« Avec Fuck Man, Meghanne Storey écrit le moment précis où la résignation cesse d’être polie et devient une forme de liberté. »
Il y a des titres qui prennent leur temps pour amadouer l’auditeur. Fuck Man, lui, arrive déjà en retard à la discussion. Pas de préambule, pas d’excuses. Le morceau débarque comme une phrase qu’on n’osait pas dire à voix haute et qui, une fois prononcée, change définitivement la dynamique. Meghanne Storey ne cherche ni la posture ni la punchline gratuite : elle choisit la vérité brute, celle qui pique un peu, mais qui soulage beaucoup.
Musicalement, le morceau avance sur un fil tendu entre la confession folk et l’ombre persistante du grunge. La voix, légèrement voilée, porte une fatigue émotionnelle qui rappelle ces grandes conteuses capables de faire trembler une salle sans hausser le ton. On pense à Natalie Merchant pour cette manière de raconter sans surjouer, à Sarah McLachlan pour la vulnérabilité assumée, mais aussi à l’héritage plus rugueux de Soundgarden ou Alice in Chains, qui plane dans les silences et les tensions retenues.

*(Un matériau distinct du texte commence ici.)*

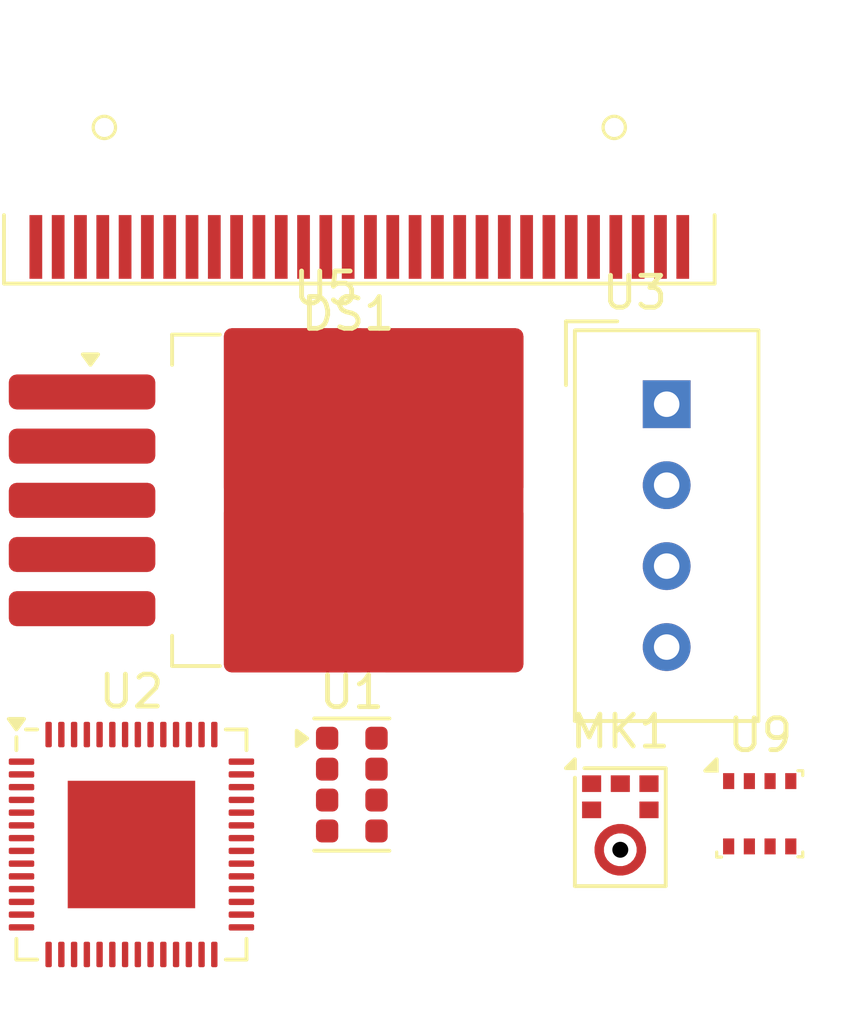
<source format=kicad_pcb>
(kicad_pcb
	(version 20240108)
	(generator "pcbnew")
	(generator_version "8.0")
	(general
		(thickness 1.6)
		(legacy_teardrops no)
	)
	(paper "A4")
	(layers
		(0 "F.Cu" signal)
		(31 "B.Cu" signal)
		(32 "B.Adhes" user "B.Adhesive")
		(33 "F.Adhes" user "F.Adhesive")
		(34 "B.Paste" user)
		(35 "F.Paste" user)
		(36 "B.SilkS" user "B.Silkscreen")
		(37 "F.SilkS" user "F.Silkscreen")
		(38 "B.Mask" user)
		(39 "F.Mask" user)
		(40 "Dwgs.User" user "User.Drawings")
		(41 "Cmts.User" user "User.Comments")
		(42 "Eco1.User" user "User.Eco1")
		(43 "Eco2.User" user "User.Eco2")
		(44 "Edge.Cuts" user)
		(45 "Margin" user)
		(46 "B.CrtYd" user "B.Courtyard")
		(47 "F.CrtYd" user "F.Courtyard")
		(48 "B.Fab" user)
		(49 "F.Fab" user)
		(50 "User.1" user)
		(51 "User.2" user)
		(52 "User.3" user)
		(53 "User.4" user)
		(54 "User.5" user)
		(55 "User.6" user)
		(56 "User.7" user)
		(57 "User.8" user)
		(58 "User.9" user)
	)
	(setup
		(pad_to_mask_clearance 0)
		(allow_soldermask_bridges_in_footprints no)
		(pcbplotparams
			(layerselection 0x00010fc_ffffffff)
			(plot_on_all_layers_selection 0x0000000_00000000)
			(disableapertmacros no)
			(usegerberextensions no)
			(usegerberattributes yes)
			(usegerberadvancedattributes yes)
			(creategerberjobfile yes)
			(dashed_line_dash_ratio 12.000000)
			(dashed_line_gap_ratio 3.000000)
			(svgprecision 4)
			(plotframeref no)
			(viasonmask no)
			(mode 1)
			(useauxorigin no)
			(hpglpennumber 1)
			(hpglpenspeed 20)
			(hpglpendiameter 15.000000)
			(pdf_front_fp_property_popups yes)
			(pdf_back_fp_property_popups yes)
			(dxfpolygonmode yes)
			(dxfimperialunits yes)
			(dxfusepcbnewfont yes)
			(psnegative no)
			(psa4output no)
			(plotreference yes)
			(plotvalue yes)
			(plotfptext yes)
			(plotinvisibletext no)
			(sketchpadsonfab no)
			(subtractmaskfromsilk no)
			(outputformat 1)
			(mirror no)
			(drillshape 1)
			(scaleselection 1)
			(outputdirectory "")
		)
	)
	(net 0 "")
	(net 1 "unconnected-(DS1-BS1-Pad11)")
	(net 2 "unconnected-(DS1-VCOMH-Pad27)")
	(net 3 "unconnected-(DS1-VLSS-Pad29)")
	(net 4 "unconnected-(DS1-~{RES}-Pad14)")
	(net 5 "unconnected-(DS1-C1P-Pad4)")
	(net 6 "Net-(DS1-VCC)")
	(net 7 "unconnected-(DS1-~{CS}-Pad13)")
	(net 8 "unconnected-(DS1-R{slash}~{W}-Pad16)")
	(net 9 "unconnected-(DS1-C2P-Pad3)")
	(net 10 "unconnected-(DS1-VBAT-Pad6)")
	(net 11 "Net-(DS1-C1N)")
	(net 12 "unconnected-(DS1-BS0-Pad10)")
	(net 13 "unconnected-(DS1-D1-Pad19)")
	(net 14 "unconnected-(DS1-D7-Pad25)")
	(net 15 "Net-(DS1-C2N)")
	(net 16 "unconnected-(DS1-D6-Pad24)")
	(net 17 "unconnected-(DS1-BS2-Pad12)")
	(net 18 "unconnected-(DS1-VDD-Pad9)")
	(net 19 "unconnected-(DS1-D5-Pad23)")
	(net 20 "unconnected-(DS1-IREF-Pad26)")
	(net 21 "unconnected-(DS1-D2-Pad20)")
	(net 22 "unconnected-(DS1-D0-Pad18)")
	(net 23 "unconnected-(DS1-D3-Pad21)")
	(net 24 "unconnected-(DS1-NC-Pad7)")
	(net 25 "unconnected-(DS1-E{slash}~{RD}-Pad17)")
	(net 26 "unconnected-(DS1-D4-Pad22)")
	(net 27 "unconnected-(DS1-VSS-Pad8)")
	(net 28 "unconnected-(DS1-D{slash}~{C}-Pad15)")
	(net 29 "unconnected-(MK1-SD-Pad6)")
	(net 30 "unconnected-(MK1-WS-Pad1)")
	(net 31 "Net-(MK1-LR)")
	(net 32 "unconnected-(MK1-SCK-Pad4)")
	(net 33 "Net-(MK1-VDD)")
	(net 34 "Net-(U1-SCL)")
	(net 35 "unconnected-(U1-LED_K-Pad5)")
	(net 36 "unconnected-(U1-LDR-Pad6)")
	(net 37 "unconnected-(U1-LED_A-Pad4)")
	(net 38 "Net-(J6-Pin_2)")
	(net 39 "unconnected-(U1-INT-Pad7)")
	(net 40 "unconnected-(U2-LNA_IN-Pad1)")
	(net 41 "unconnected-(U2-GPIO12-Pad17)")
	(net 42 "unconnected-(U2-MTDO-Pad45)")
	(net 43 "Net-(J3-Pin_2)")
	(net 44 "unconnected-(U2-GPIO0-Pad5)")
	(net 45 "unconnected-(U2-CHIP_PU-Pad4)")
	(net 46 "unconnected-(U2-U0TXD-Pad49)")
	(net 47 "Net-(J7-Pin_2)")
	(net 48 "unconnected-(U2-VDD_SPI-Pad29)")
	(net 49 "unconnected-(U2-MTDI-Pad47)")
	(net 50 "unconnected-(U2-GPIO6-Pad11)")
	(net 51 "unconnected-(U2-GPIO7-Pad12)")
	(net 52 "unconnected-(U2-SPICLK_P-Pad37)")
	(net 53 "unconnected-(U2-GPIO18-Pad24)")
	(net 54 "unconnected-(U2-XTAL_P-Pad54)")
	(net 55 "unconnected-(U2-U0RXD-Pad50)")
	(net 56 "unconnected-(U2-SPIHD-Pad30)")
	(net 57 "Net-(J2-Pin_3)")
	(net 58 "unconnected-(U2-GPIO33-Pad38)")
	(net 59 "Net-(J1-Pin_3)")
	(net 60 "unconnected-(U2-GPIO1-Pad6)")
	(net 61 "Net-(J2-Pin_2)")
	(net 62 "unconnected-(U2-GPIO9-Pad14)")
	(net 63 "unconnected-(U2-SPIWP-Pad31)")
	(net 64 "unconnected-(U2-GPIO11-Pad16)")
	(net 65 "unconnected-(U2-SPICLK_N-Pad36)")
	(net 66 "unconnected-(U2-GPIO2-Pad7)")
	(net 67 "unconnected-(U2-GPIO3-Pad8)")
	(net 68 "unconnected-(U2-MTMS-Pad48)")
	(net 69 "unconnected-(U2-SPID-Pad35)")
	(net 70 "unconnected-(U2-XTAL_32K_P-Pad21)")
	(net 71 "unconnected-(U2-GPIO14-Pad19)")
	(net 72 "unconnected-(U2-GPIO37-Pad42)")
	(net 73 "unconnected-(U2-GPIO10-Pad15)")
	(net 74 "unconnected-(U2-GPIO5-Pad10)")
	(net 75 "unconnected-(U2-GPIO13-Pad18)")
	(net 76 "unconnected-(U2-GPIO4-Pad9)")
	(net 77 "unconnected-(U2-VDD3P3_CPU-Pad46)")
	(net 78 "unconnected-(U2-XTAL_N-Pad53)")
	(net 79 "unconnected-(U2-SPIQ-Pad34)")
	(net 80 "unconnected-(U2-GPIO38-Pad43)")
	(net 81 "unconnected-(U2-GPIO45-Pad51)")
	(net 82 "unconnected-(U3-NC-Pad3)")
	(net 83 "Net-(U13-BAT)")
	(net 84 "unconnected-(U5-GND-Pad3)")
	(net 85 "unconnected-(U9-SDO-Pad5)")
	(net 86 "unconnected-(U9-GND-Pad1)")
	(net 87 "unconnected-(U9-CSB-Pad2)")
	(footprint "Sensor_Audio:InvenSense_ICS-43434-6_3.5x2.65mm" (layer "F.Cu") (at 138.65 101.395))
	(footprint "Sensor:Rohm_RPR-0521RS" (layer "F.Cu") (at 130.225 100.06))
	(footprint "Display:OLED-128O064D" (layer "F.Cu") (at 130.46 83.19))
	(footprint "Package_TO_SOT_SMD:TO-263-5_TabPin3" (layer "F.Cu") (at 129.41 91.14))
	(footprint "Package_LGA:Bosch_LGA-8_2.5x2.5mm_P0.65mm_ClockwisePinNumbering" (layer "F.Cu") (at 143.025 100.975))
	(footprint "Sensor:Aosong_DHT11_5.5x12.0_P2.54mm" (layer "F.Cu") (at 140.105 88.125))
	(footprint "Package_DFN_QFN:QFN-56-1EP_7x7mm_P0.4mm_EP4x4mm" (layer "F.Cu") (at 123.31 101.94))
)
</source>
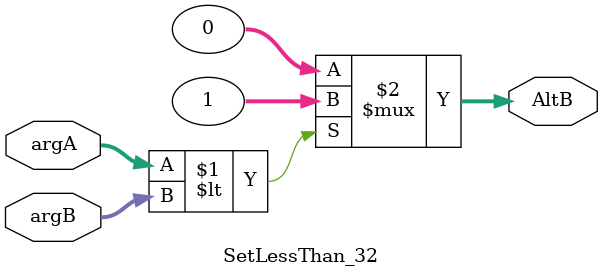
<source format=v>
`timescale 1ns / 1ps

module SetLessThan_32(argA, argB, AltB);
	input [31:0] argA, argB;
	output [31:0] AltB;
	
	assign AltB = (argA < argB) ? 32'b1 : 32'b0;

endmodule

</source>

La production fait un choix courageux : ne rien lisser. Pas d’artifice, pas de retouche cosmétique. Le morceau respire comme une prise live prolongée, avec cette sensation que chaque instrument écoute la voix avant de jouer. La basse et le violon se glissent dans les interstices émotionnels, la guitare trace des lignes discrètes mais décisives, la batterie reste humaine, presque fragile. On sent l’espace, les murs, l’air du studio. Tout sonne vrai, parfois inconfortable, mais toujours nécessaire.
Ce qui frappe surtout, c’est la posture de Meghanne Storey face à la douleur. Fuck Man n’est pas une chanson de vengeance ni un règlement de comptes spectaculaire. C’est le moment d’après. Celui où la colère est déjà passée, où il ne reste qu’une lucidité un peu amère, presque tendre malgré elle. Une acceptation qui n’a rien de résigné, mais qui marque une reprise de contrôle. Dire « fuck » ici, ce n’est pas insulter : c’est se libérer.
Dans un paysage indie souvent obsédé par l’esthétique ou l’ironie, Meghanne Storey choisit la frontalité émotionnelle. Elle ne cherche pas à plaire à tout le monde et le sait très bien. Comme elle le dit elle-même, tout le monde n’aime pas les tomates. Mais celles et ceux qui aiment ce goût-là reconnaîtront immédiatement la saveur.
Fuck Man s’impose comme un single rare, parce qu’il ne triche jamais. Une chanson qui ne demande pas l’adhésion, mais l’écoute attentive. Et qui, sans en avoir l’air, rappelle que la musique la plus puissante reste souvent celle qui accepte de montrer ses fissures plutôt que de les masquer.